Beginning in the 1970s, Delaware Attorney General sued du Pont's brother-in-law Edward Ball and other trustees of the Nemours Foundation for failing to implement du Pont's mission for his Trust and for diverting its assets away from charitable needs in Delaware to fund Trust operations in Florida. This legal action led to a 1980 settlement agreement, stipulating that no more than 50% of the trust's annual distributions could be spent outside Delaware. The agreement aimed to ensure that Delaware residents received the primary benefits of duPont's philanthropy, as outlined in his will.

The case has continued into the 21st century. In 2017, Delaware Attorney General filed another lawsuit, asserting that the Nemours Foundation and the trust had breached the 1980 agreement by allocating more than the permitted 50% of funds to out-of-state operations.

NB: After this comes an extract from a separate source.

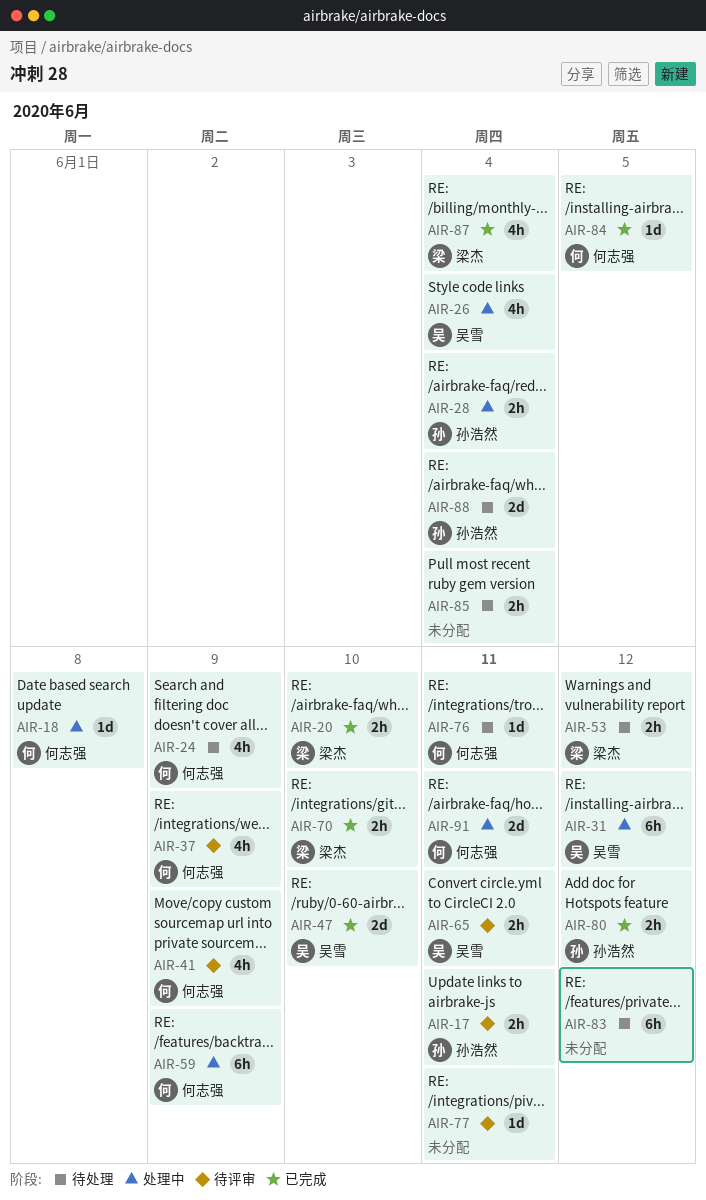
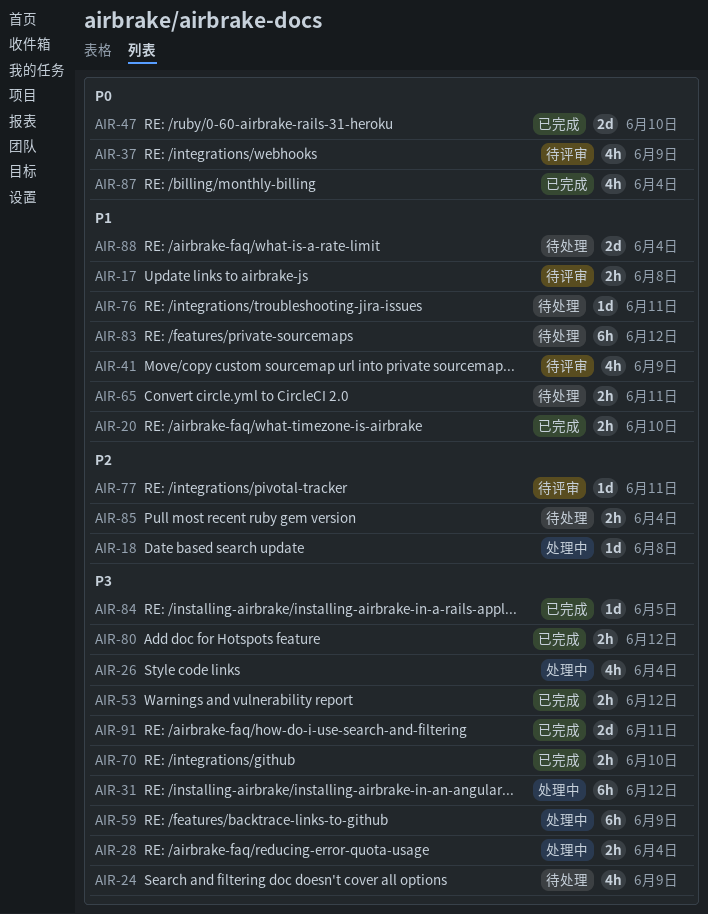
AIR-17, due: Jun 11 -> Jun 8
AIR-53, status: 待处理 -> 已完成
AIR-65, status: 待评审 -> 待处理
AIR-91, status: 处理中 -> 已完成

The lawsuit highlighted significant investments in facilities outside Delaware, including a $400 million hospital in Orlando, Florida, which was reportedly operating at a loss. Meanwhile, Delaware facilities faced budget cuts, prompting questions about the equitable distribution of resources.

In February 2025, the Supreme Court of Florida declined to hear a dispute. The decision let stand a 2024 ruling by the Florida 5th District Court of Appeal. That appellate decision affirmed that Delaware Attorney General Kathy Jennings has standing to sue over alleged violations of a 1980 agreement.

The trust was valued at $72.5 million in 1939; $2 billion in 1981; $4.5 billion in 2006.

Unlike most of his family members, du Pont was not buried at the family's Du Pont de Nemours Cemetery. He is interred, along with his wife and brother-in-law, in a large mausoleum on the grounds of the Alfred I. duPont Hospital for Children, one of the first projects created with his trust.

Both Nemours and Epping Forest have been restored to their original splendor. A public school in Jacksonville, the Alfred I. duPont Middle School, is located not far from his Epping Forest estate.

Alfred du Pont was designated a Great Floridian by the Florida Department of State in the Great Floridians 2000 Program. A plaque attesting to the honor is located at the entry gate to the Epping Forest estate in Jacksonville.

An elementary school along the Concord Pike north of Wilmington, the Alfred I. duPont School was named in his honor, and opened in 1937, shortly after his death. This later grew to be the Alfred I. duPont School District (Alfred I. duPont Special School District after 1968), and helped open a number of schools now in the Brandywine School District, including Brandywine High School and Concord High School. This district was dissolved in 1978 due to federal order.

The World War II Liberty Ship was named in his honor.